Rasa penat dan lapar
telah menyengat menjalar sampai ke ubun-ubun. Tapi aku bermaksud mengaso terlebih dahulu baru makan. Aku
sengaja menetralisir rasa capek dengan membiarkan keringat kering.
Belum juga menguap peluh
di badan, tiba-tiba aku dipanggil.
“Olis!” Terdengar nama
kecilku dipanggil.
“Iya,” jawabku cepat.
“Tolong ambilkan papaya
yang masih modok (ranum) itu.”
Perintah kakakku menunjuk ke arah pohon pepaya tetangga. Jaraknya kira-kira
limabelas meter dari rumah kami. Dengan singkat aku balas. “Sebentar. Makan
dulu.”
Hujan mulai gerimis.

KUMPULAN MATERI:

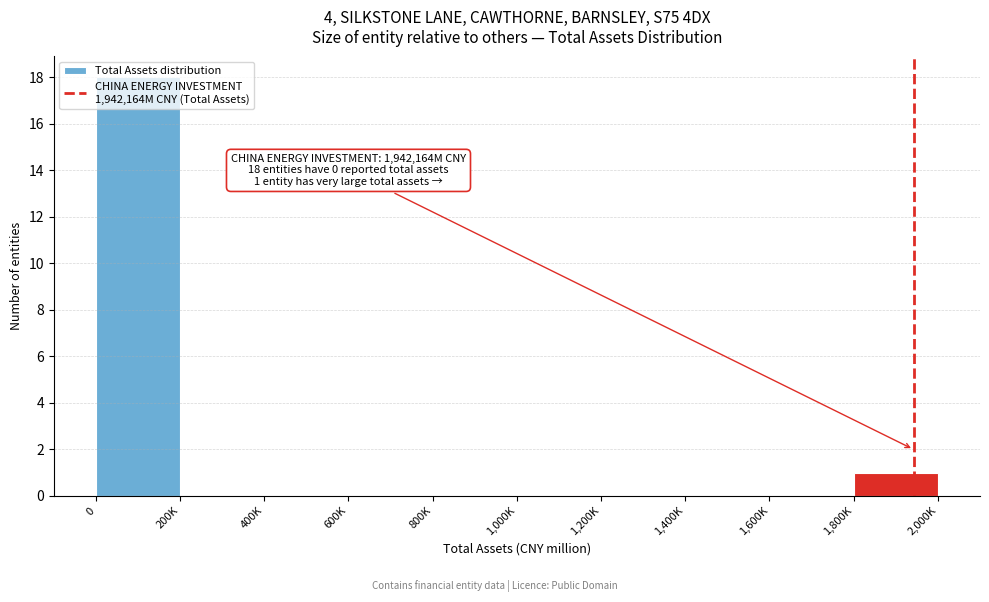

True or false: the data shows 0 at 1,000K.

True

RUMUSAN SOAL: Bisakah Anda mengetik ulang seluruh potongan teks di atas, kata demi kata tanpa perubahan apa pun?

JAWABAN LATIHAN:
Rasa penat dan lapar
telah menyengat menjalar sampai ke ubun-ubun. Tapi aku bermaksud mengaso terlebih dahulu baru makan. Aku
sengaja menetralisir rasa capek dengan membiarkan keringat kering.
Belum juga menguap peluh
di badan, tiba-tiba aku dipanggil.
“Olis!” Terdengar nama
kecilku dipanggil.
“Iya,” jawabku cepat.
“Tolong ambilkan papaya
yang masih modok (ranum) itu.”
Perintah kakakku menunjuk ke arah pohon pepaya tetangga. Jaraknya kira-kira
limabelas meter dari rumah kami. Dengan singkat aku balas. “Sebentar. Makan
dulu.”
Hujan mulai gerimis.